- _Text section_
- - -

A Collection of Random Nonsense

The incoherent thoughts of someone who has it all figured out this time

I hate it

01 Dec 2025 - VelikTzar

Words: Doesn't matter. Time: You're not real


It has been a while. You could say this is a new beginning. But you know that’d be wrong.
You’ll never escape us and be different, etc etc.
Oh, how everyone loves telling you to move on. Remember, they say, remember how you used to dream of a bright future?
Not that you need much reminding. You remember, for you are surrounded by the ghosts of the past, every day a mockery of what has come before.
You’ve always grown far too easily attached to things, something they never understood. Every object, every action, they carry with them a thousand memories, and they’ve seen your thoughts, in a time long gone, and they remind you of them, not just of what you did, and what was, but of what you thought, and what could have been.
You can’t help it, really, you’ve always been like that. Attached to the past, incapable of conceiving anything new. But they’d be unfair to blame you. What are you meant to do when your world is broken irreparably? What are you meant to do when you’ll never be at peace again?
Lost, forever lost to those from the East is Valimar.


In the year of the consulship of Philippicus and Severus, else known as 1000 AUC, the Secular Games were held. They were to herald the beginning of a new millenium, a new golden age. Spectacular games, games which noone alive had seen, or will see. Games that continued a tradition that stretched back to the founding of the Republic. Games to reaffirm Rome’s pact with the gods, and win back the favor of her pantheon.


You were on the same train a year ago, but going in the opposite direction. Well, you were on that journey back and forth many times, but home was in the other direction. Not that there is one anymore. Not that there can be. Ibi Papa Roma est, but where you are there is hell. Just one of the many ways in which doing those same things feels like a perverse mockery of what was. Regardless, the sky was beautiful. Very beautiful. A cold, deep blue, slowly growing paler and at the edge of it white, as the sun was setting over the horizon. Of the trees, the houses on the field, you could only see their silhouettes, flat and pure black against the blue background. Of course, you remembered taking a picture of that exact same scene in that gone and different time, and indeed there was the photo in your camera roll. You could appreciate the beauty of simple things like that. No more.

- - -

Reproduce the blog post verbatim from "The incoherent thoughts" up to and including "could have been.". The material after this point comes from a different source than the blog post.

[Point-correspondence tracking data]
- - -

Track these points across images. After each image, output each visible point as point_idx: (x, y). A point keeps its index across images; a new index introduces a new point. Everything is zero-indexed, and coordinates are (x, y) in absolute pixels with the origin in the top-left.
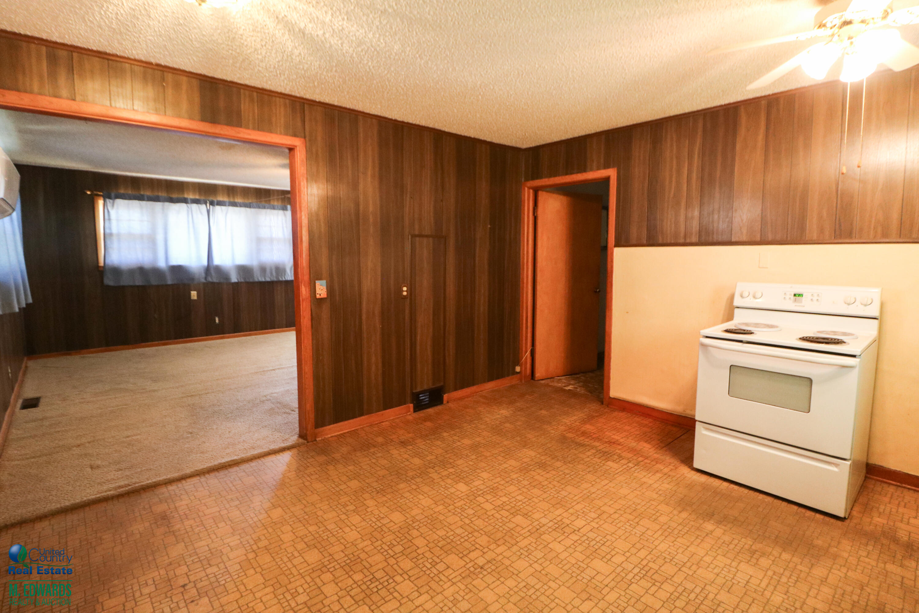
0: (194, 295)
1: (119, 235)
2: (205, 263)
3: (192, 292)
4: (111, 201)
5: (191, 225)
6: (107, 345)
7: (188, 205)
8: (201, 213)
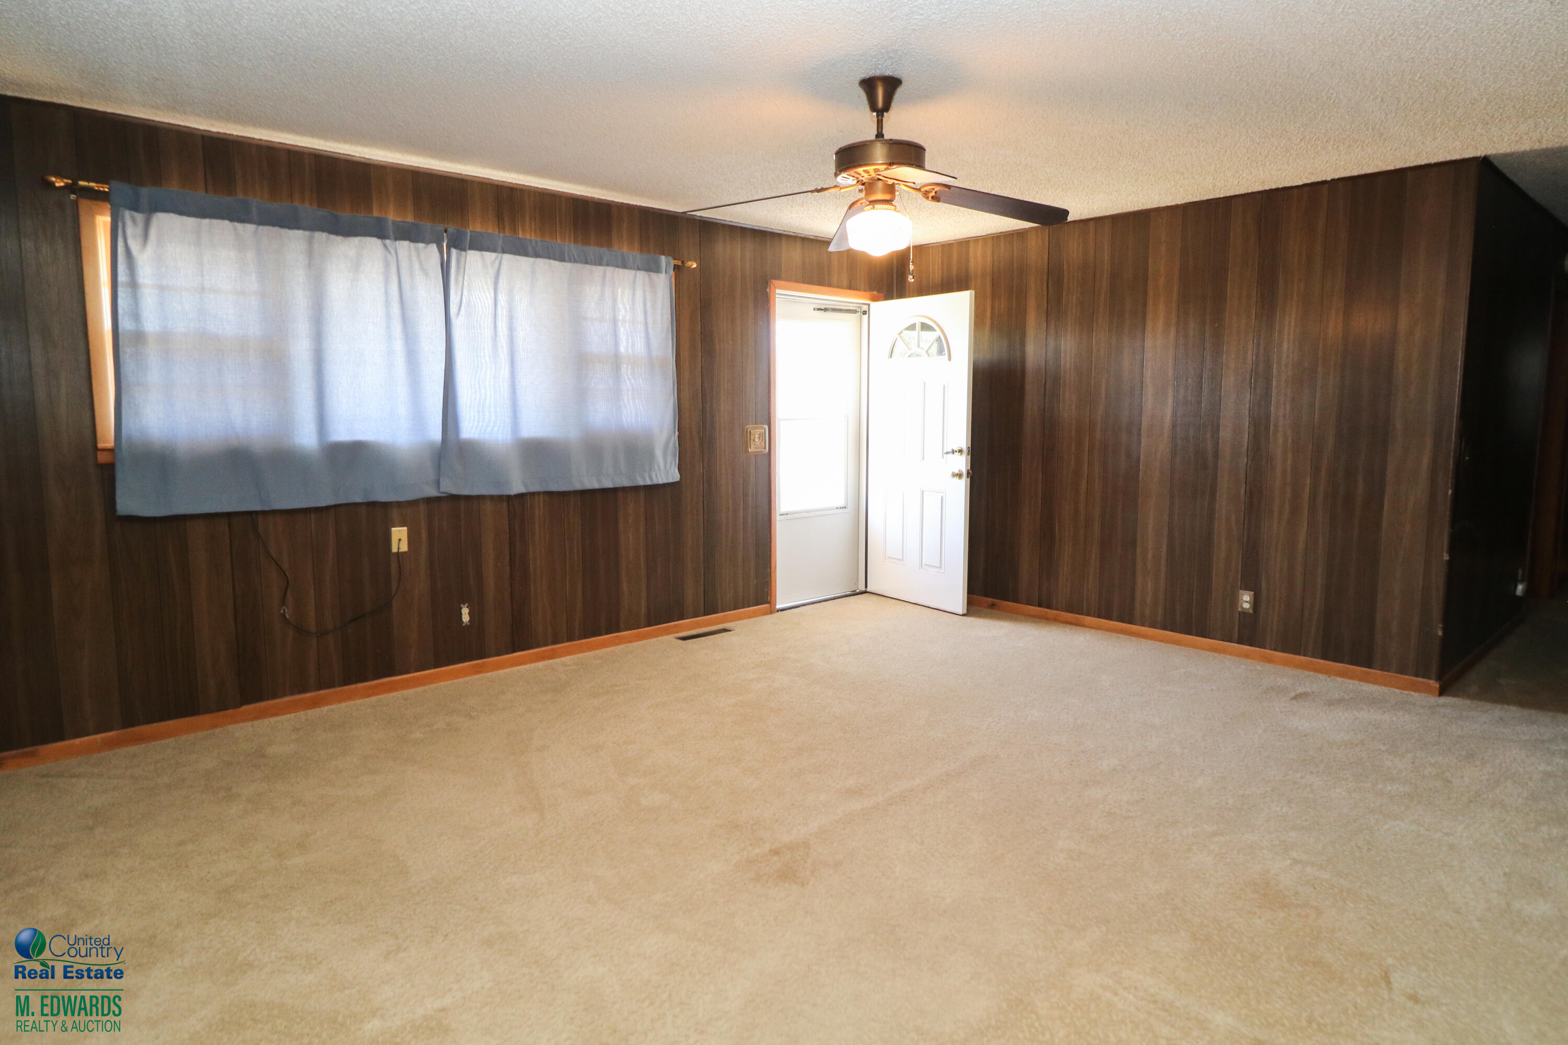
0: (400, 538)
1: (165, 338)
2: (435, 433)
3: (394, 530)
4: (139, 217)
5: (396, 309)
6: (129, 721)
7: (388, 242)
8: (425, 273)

- - -

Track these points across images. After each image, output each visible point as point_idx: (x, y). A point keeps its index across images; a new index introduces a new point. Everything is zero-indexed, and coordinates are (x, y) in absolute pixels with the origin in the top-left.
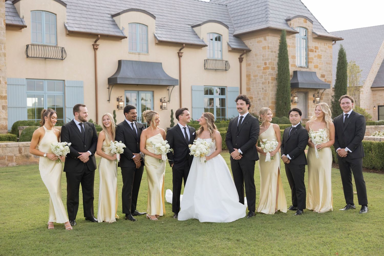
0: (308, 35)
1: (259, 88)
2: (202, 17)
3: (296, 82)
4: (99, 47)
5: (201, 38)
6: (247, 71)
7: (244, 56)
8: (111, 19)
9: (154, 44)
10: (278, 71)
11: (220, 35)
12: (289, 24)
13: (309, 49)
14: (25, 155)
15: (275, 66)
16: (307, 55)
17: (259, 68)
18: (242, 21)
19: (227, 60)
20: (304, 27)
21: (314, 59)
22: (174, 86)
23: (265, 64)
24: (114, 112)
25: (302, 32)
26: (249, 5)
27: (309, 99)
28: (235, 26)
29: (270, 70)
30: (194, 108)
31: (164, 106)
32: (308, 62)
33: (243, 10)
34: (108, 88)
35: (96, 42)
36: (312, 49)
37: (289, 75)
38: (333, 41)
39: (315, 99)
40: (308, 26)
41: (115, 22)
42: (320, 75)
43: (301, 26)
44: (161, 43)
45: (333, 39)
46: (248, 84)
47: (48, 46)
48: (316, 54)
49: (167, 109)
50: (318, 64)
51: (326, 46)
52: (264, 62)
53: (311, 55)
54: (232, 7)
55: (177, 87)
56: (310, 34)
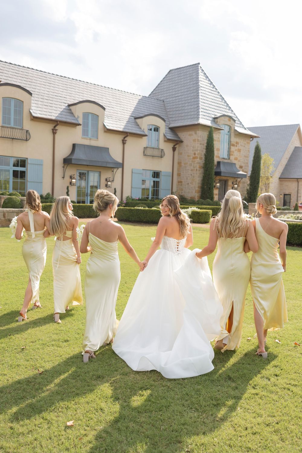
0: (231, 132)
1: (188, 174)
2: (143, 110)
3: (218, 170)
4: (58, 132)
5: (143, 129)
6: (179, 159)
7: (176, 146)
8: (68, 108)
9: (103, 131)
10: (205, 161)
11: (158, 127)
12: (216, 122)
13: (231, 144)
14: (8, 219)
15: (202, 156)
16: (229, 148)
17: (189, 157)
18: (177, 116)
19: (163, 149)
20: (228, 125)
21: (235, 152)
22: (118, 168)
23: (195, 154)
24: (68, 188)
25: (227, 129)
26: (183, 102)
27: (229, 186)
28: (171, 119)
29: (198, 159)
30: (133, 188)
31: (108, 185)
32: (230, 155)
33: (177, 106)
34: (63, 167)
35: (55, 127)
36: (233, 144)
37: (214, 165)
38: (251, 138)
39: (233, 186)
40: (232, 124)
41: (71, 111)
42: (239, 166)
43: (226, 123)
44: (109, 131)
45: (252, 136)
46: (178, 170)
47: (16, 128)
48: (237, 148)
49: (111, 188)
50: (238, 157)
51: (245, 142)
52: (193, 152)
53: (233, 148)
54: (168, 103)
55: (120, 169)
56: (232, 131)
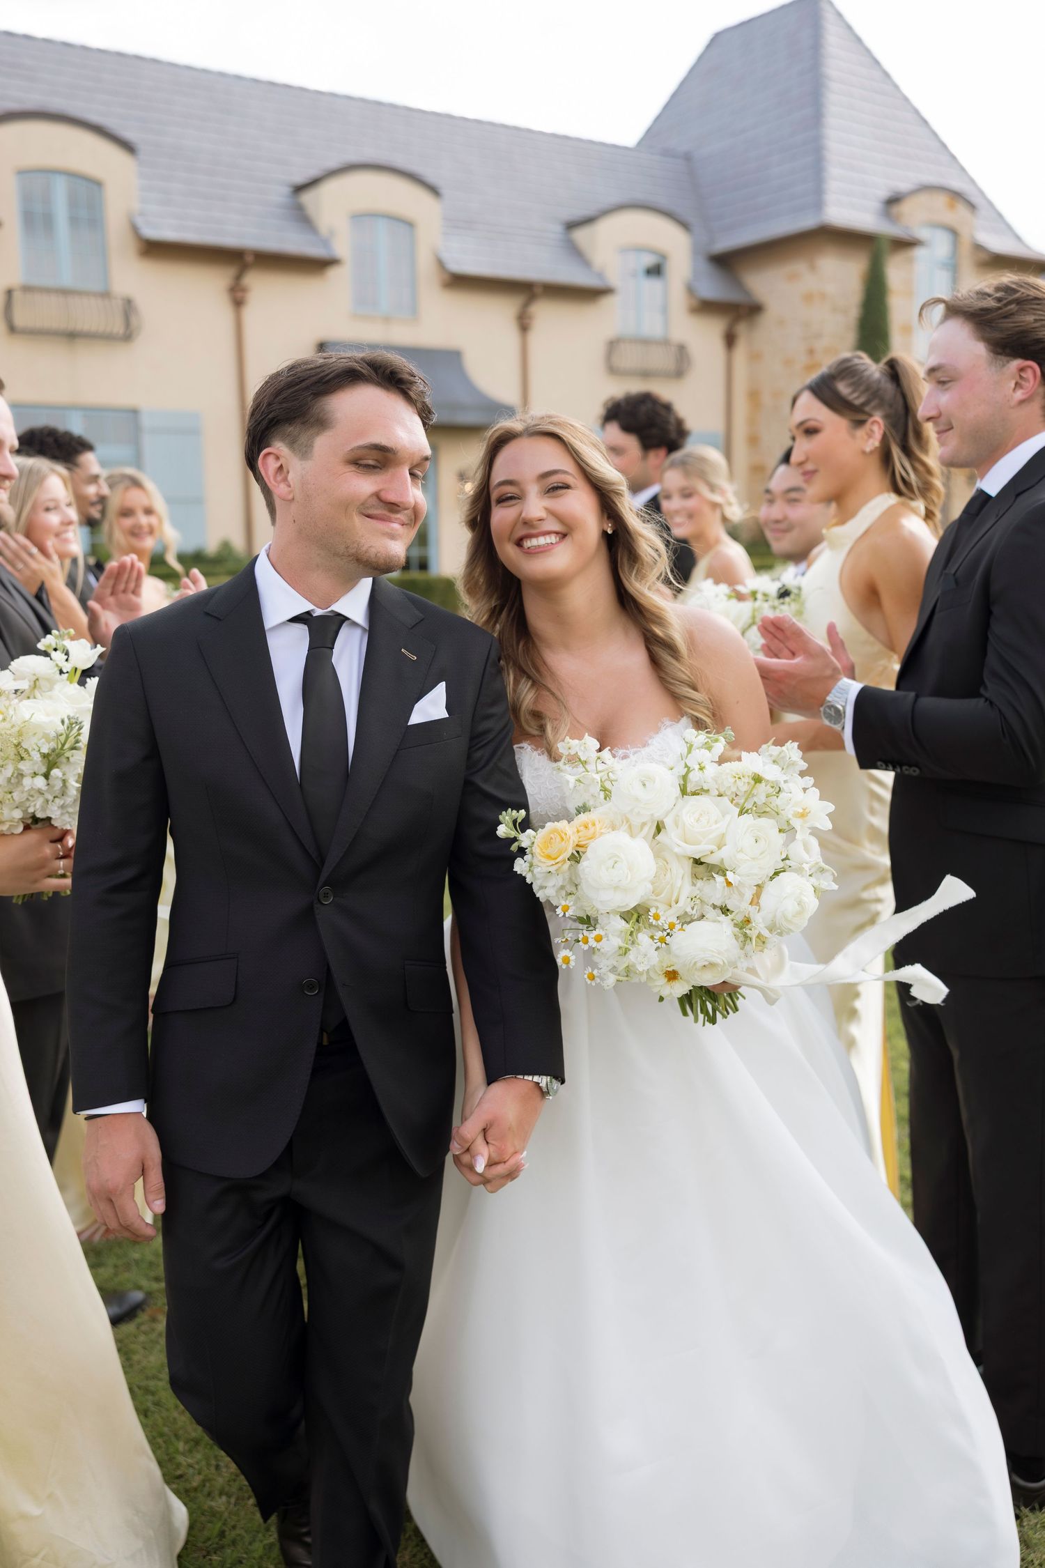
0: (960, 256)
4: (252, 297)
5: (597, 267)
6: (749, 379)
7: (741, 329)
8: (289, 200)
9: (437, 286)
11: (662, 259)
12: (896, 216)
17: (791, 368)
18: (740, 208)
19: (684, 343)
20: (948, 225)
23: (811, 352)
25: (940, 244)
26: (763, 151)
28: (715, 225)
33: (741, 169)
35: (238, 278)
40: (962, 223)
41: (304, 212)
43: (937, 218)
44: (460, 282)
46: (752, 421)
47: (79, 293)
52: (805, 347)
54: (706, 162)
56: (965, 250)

- - -

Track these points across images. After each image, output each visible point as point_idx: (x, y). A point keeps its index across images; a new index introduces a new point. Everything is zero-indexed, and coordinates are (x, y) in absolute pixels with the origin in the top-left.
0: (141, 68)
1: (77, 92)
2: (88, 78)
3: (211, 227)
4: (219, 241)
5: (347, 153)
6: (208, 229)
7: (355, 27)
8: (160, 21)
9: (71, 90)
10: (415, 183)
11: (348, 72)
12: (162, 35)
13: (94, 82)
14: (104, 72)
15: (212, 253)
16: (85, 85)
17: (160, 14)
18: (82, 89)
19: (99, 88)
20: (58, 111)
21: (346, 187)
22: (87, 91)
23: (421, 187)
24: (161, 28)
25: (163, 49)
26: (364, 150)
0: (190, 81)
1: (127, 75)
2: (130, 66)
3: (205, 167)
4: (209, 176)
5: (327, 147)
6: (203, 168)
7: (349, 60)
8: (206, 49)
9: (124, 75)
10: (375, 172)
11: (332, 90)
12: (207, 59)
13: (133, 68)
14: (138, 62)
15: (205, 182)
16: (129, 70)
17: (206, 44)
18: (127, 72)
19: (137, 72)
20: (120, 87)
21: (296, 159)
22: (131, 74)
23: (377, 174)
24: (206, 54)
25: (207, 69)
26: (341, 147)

- - -

- _Worked solution_
The incoherent thoughts of someone who has it all figured out this time

I hate it

01 Dec 2025 - VelikTzar

Words: Doesn't matter. Time: You're not real


It has been a while. You could say this is a new beginning. But you know that’d be wrong.
You’ll never escape us and be different, etc etc.
Oh, how everyone loves telling you to move on. Remember, they say, remember how you used to dream of a bright future?
Not that you need much reminding. You remember, for you are surrounded by the ghosts of the past, every day a mockery of what has come before.
You’ve always grown far too easily attached to things, something they never understood. Every object, every action, they carry with them a thousand memories, and they’ve seen your thoughts, in a time long gone, and they remind you of them, not just of what you did, and what was, but of what you thought, and what could have been.